In service to the new spirit of Hollywood, all the actors would be Chinese, and Kosciouszko would give a speech at the end about how it’s important that he dies so that Catherine the Great can end Poland’s reckless bloodshed lead Russia to centuries of peace and prosperity. Then he would get hit by a whole crudload of slow-motion CGI musketballs.
(yeah, the first paragraph was serious, the second one, not so much)
There really aren’t enough movies about the Russo-Japanese War, though.
Are there ANY movies about that conflict?
Two seconds after I posted that, I came up with a better obscure war to make into a movie: the War of Jenkin’s Ear. Who the fuck knows what that was about (besides Jenkin’s ear, obviously)?
I feel like Fiji and Sweden should go to war over Footsie Pajamas and then make a movie about it starring an actor that looks like Howard Stern and Pinky from Pinky and the Brain
So who would be pro-Footsie and anti-Footsie? Choose wisely, the implications in that answer are staggering.
And dont forget The Bridge On the River Kawai-one of the best anti-war movies ever made.
Bring back more Nazis, people need to remember these things we live in an age where we easily forget and thus we end up making the same mistakes. How about a movie about Waldo in WWII Gemany? We can call it Where’s the Waldorf!
If a Hollywood ending is needed then the defeat of Nicolae Ceausescu would be perfect. You also get an excuse to make your protagonists young and attractive and your antagonist old and ugly, location shooting would be cheap as well. The only downside is cold would limit the amount of bare chested hero shots that could be forced out of the star.
This is actually a really well (over)thought-out classification, and of course suitably earonic. I don’t really have anything to contribute other than praise, but I felt bad leaving it unsaid.
but you got love these Nazi´s:
valkiyre is coming to sweep the oscars get ready :D
@yaang: We talk about Valkyrie on the latest podcast episode; you should check it out:
Also, I don’t know if you’re being facetious our not, but I highly doubt that Valkyrie will do well in awards season. Don’t get me wrong, I enjoyed it a lot, but I think that A) there really is some Nazi fatigue among the movie elite and B) Nazi fatigue aside, the movie had too much of a slick, heist movie feel to it to be considered Oscar-great. Was I the only person to be reminded of Ocean’s 11 by this movie?
Actually, Holocaust theme #3 being moral in hard times, was transferred to an equally atrocious historical event in Hotel Rwanda and it worked quite well. You don’t need Batman for it.

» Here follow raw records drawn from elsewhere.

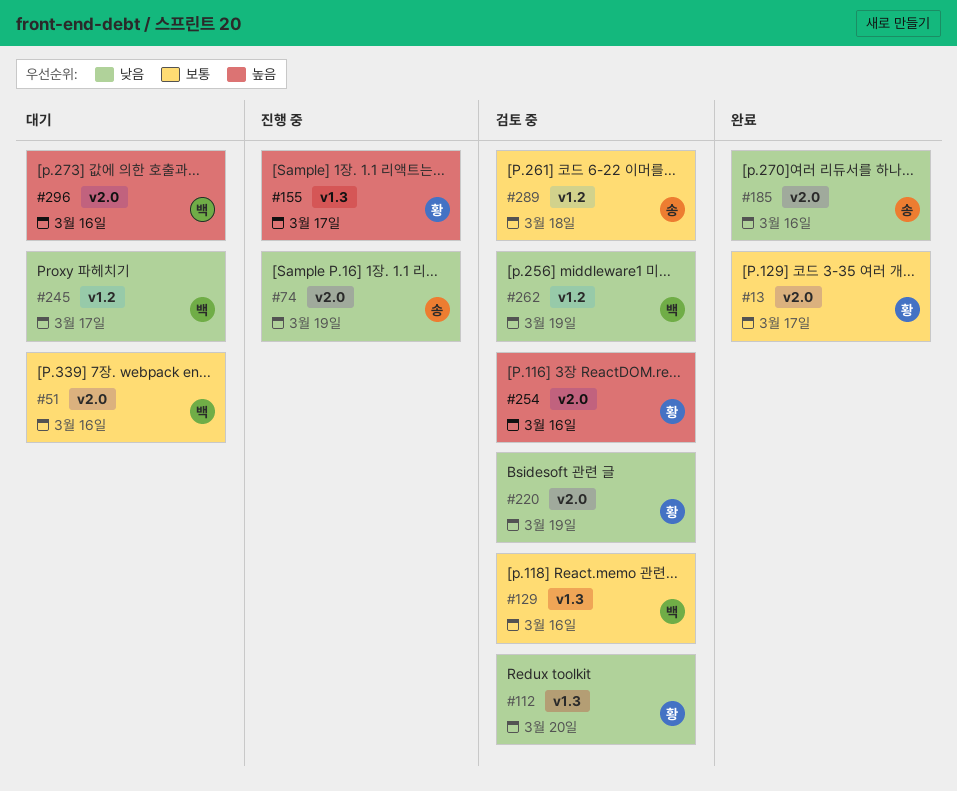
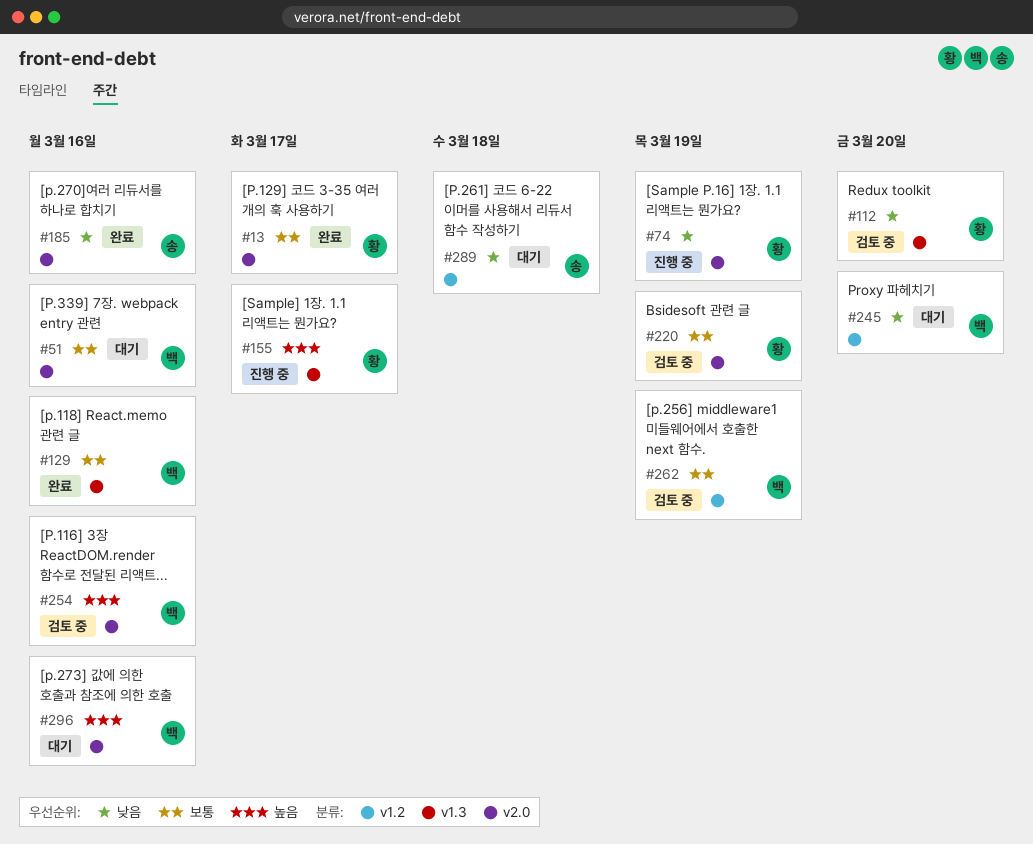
#74, owner: 송 -> 황
#129, status: 검토 중 -> 완료
#220, priority: 낮음 -> 보통
#245, due: Mar 17 -> Mar 20
#254, owner: 황 -> 백
#262, priority: 낮음 -> 보통
#289, status: 검토 중 -> 대기
#289, priority: 보통 -> 낮음

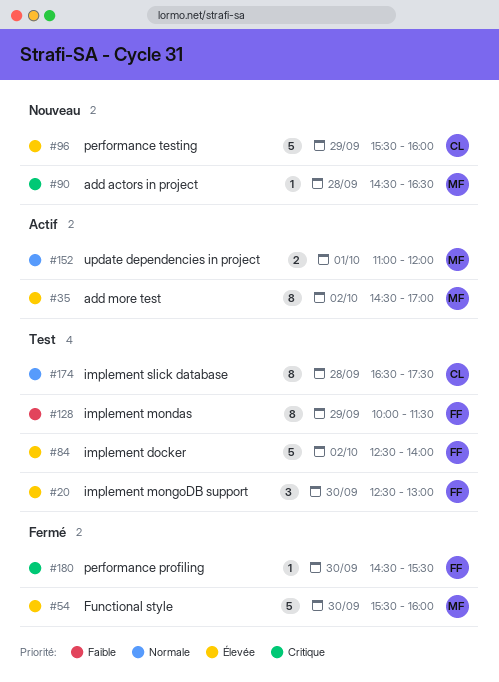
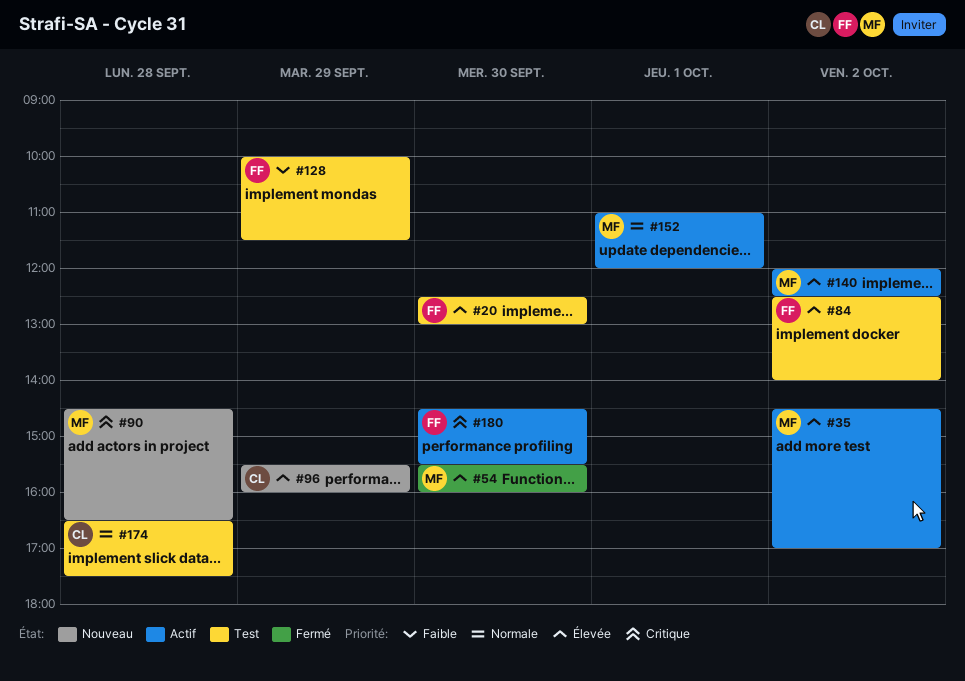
#140: none -> present
#180, status: Fermé -> Actif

Actually, holocaust sub-genre #3 (people being moral in hard times) was transferred quite effectively to an equally atrocious historical event: Hotel Rwanda.
I don’t believe that Batman is an adequate replacement
Nothing much to add, just that, reading Manohla Dargis’ reviews, it seemed as though her main problem with both the films was daring to (gasp) portray Nazis as anything but diabolical monsters. After all, surely Nazis can’t be human.